The children are taught to identify their father’s goats by colours and indenting or specially cutting the ears of the goats. When an age group has learnt the songs, each camp dances and other camps join in too. The girls, in important dances, dress with ornaments: beads on their necks and waist, earrings on their ears, bangles made of ivory on their arms and copper bangles on their legs as well. They tie small bells on their ankles. They also carry beautifully decorated sticks for dancing. The young men dress in head gear with feathers on it. They put specially made feathers called ‘etamu‘ on the head gear. The body is decorated with ochre, and beads are worn across the breast. They also tie small bells on their ankles and they too carry beautifully decorated sticks for dancing. The dance goes on for a long time.

The Lokoya carry out communal farming on invitation. In return, some entertainment is provided. The chief of the soil authorises the cultivation. All the people till the fields. The work is divided mainly between women and men. The women’s job is to gather the dug out grass, throw it at the border of the fields and set it on fire. While the men are digging, women prepare food to be taken to the men working in the fields. They provide water and sometimes beer to restore their strength. As the wet season begins, the men begin to prepare the fields. With the fall of the first rain, they sow the seeds. When the grain has grown up to one foot, the chief of the soil gives the green light for the people to work by performing a ceremony.

Weeding is the work of women. They clear the weeds at least twice in the season. This will allow the grain to grow healthier. The groundnuts are weeded before flowering. If the fields are large, one woman cannot complete its weeding within the required period, so there is often co-operative work. This is done by asking sisters or women of the same camp to come and help to weed or dig. Normally, beer and food is made for their entertainment. Harvesting is done at the beginning of the harvesting season.

Everybody, grown-up children, women and men, take part in harvesting the groundnuts. The men dig up the groundnuts and children carry them to girls and women sitting under a tree. They collect the groundnuts from the stalks. The finished groundnuts are carried to the houses. Similarly, the men and women help in carrying home the the grain.
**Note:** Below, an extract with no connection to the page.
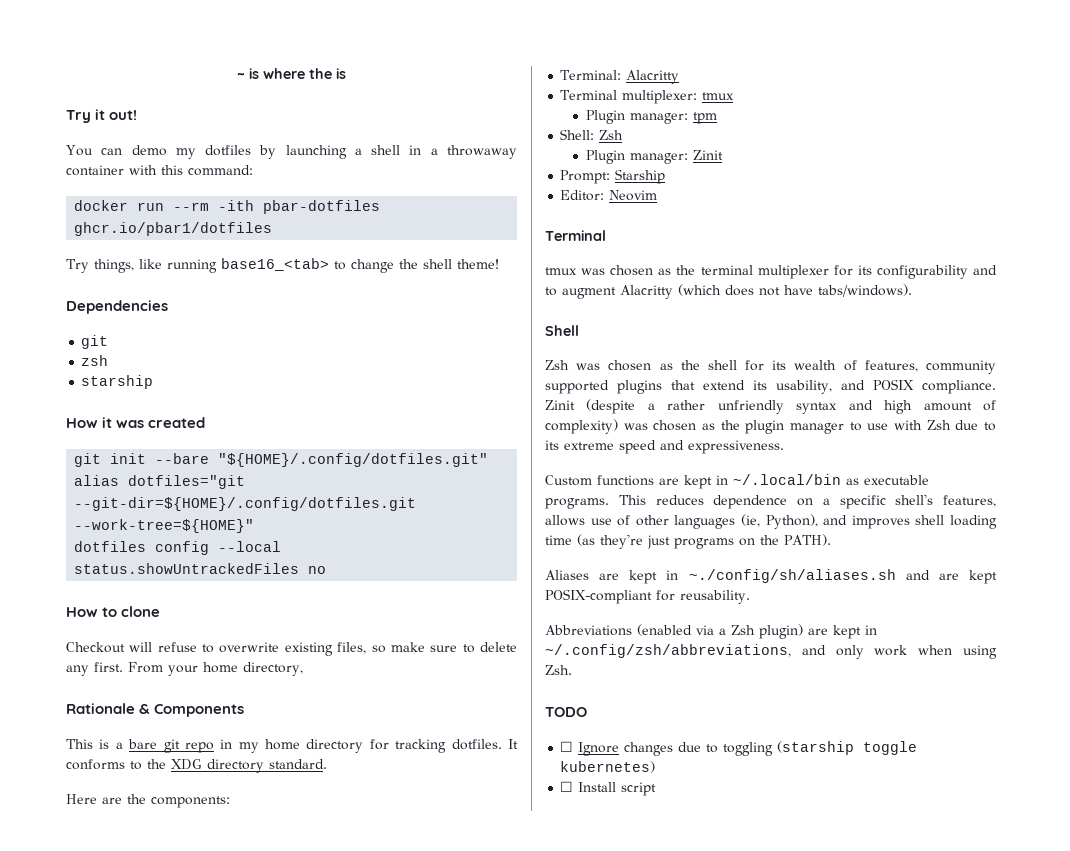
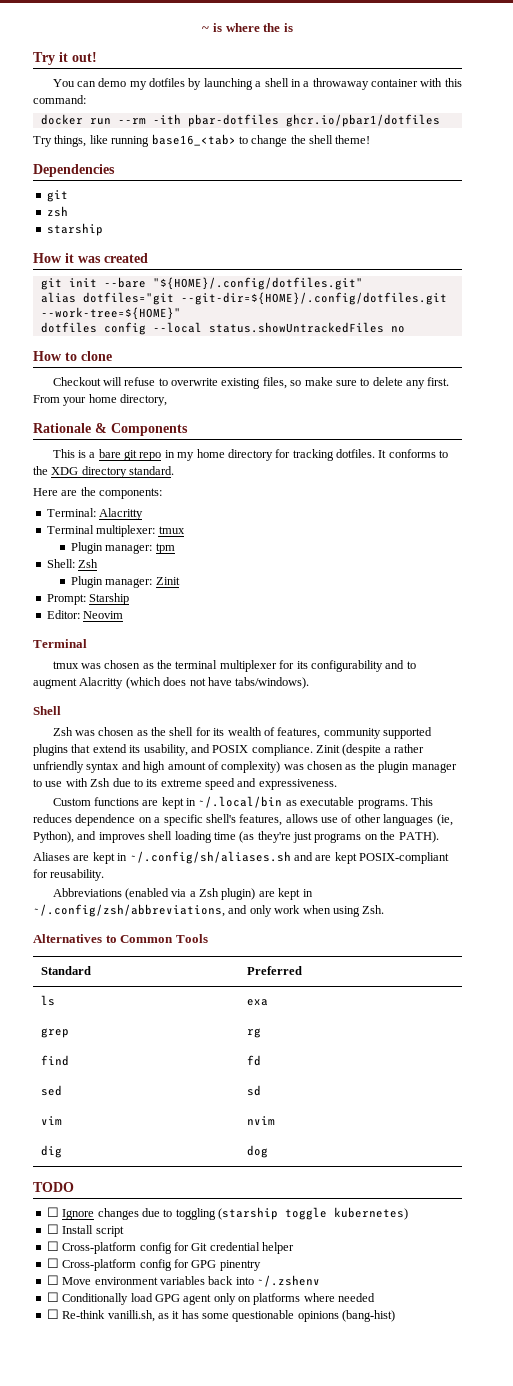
[688,569,896,583] ~./config/sh/aliases.sh -> [129,851,291,864] ~/.config/sh/aliases.sh
(572, 670) none -> [33,934,208,943] [41,966,92,975] [247,966,303,975] [41,995,56,1006] [247,999,269,1006] [41,1028,70,1038] [247,1028,262,1038] [41,1055,70,1066] [247,1055,262,1066] [41,1085,63,1096] [247,1085,262,1096] [41,1116,63,1125] [247,1116,276,1125] [41,1145,63,1158] [247,1145,269,1158] // Alternatives to Common Tools // Standard | Preferred // ls | exa // grep | rg // find | fd // sed | sd // vim | nvim // dig | dog
(657, 789) none -> [46,1241,294,1254] [46,1258,261,1271] [46,1275,320,1287] [46,1292,376,1305] [46,1309,396,1322] // ☐ Cross-platform config for Git credential helper // ☐ Cross-platform config for GPG pinentry // ☐ Move environment variables back into ~/.zshenv // ☐ Conditionally load GPG agent only on platforms where needed // ☐ Re-think vanilli.sh, as it has some questionable opinions (bang-hist)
Throughout the year, the chief of the mountain provides health services. He banishes disease by smearing oil on the chest of the sick person. When a disease or death strikes a family, an ancestral ceremony is held and prayers are offered on the family altar or shrine. Ordinarily, this is not an  organised form of prayers. The people believe in one god called ‘Ojok’, the creator of Heaven and Earth and everything in it, but they pray to ‘Ojok’-‘Lamolo’ through ancestral spirits to worship him. A goat is killed and the contents of its stomach are mixed with water, saliva is spat on the mixture and the head of the family, usually the eldest member, sprinkles the mixture on the family members and homestead.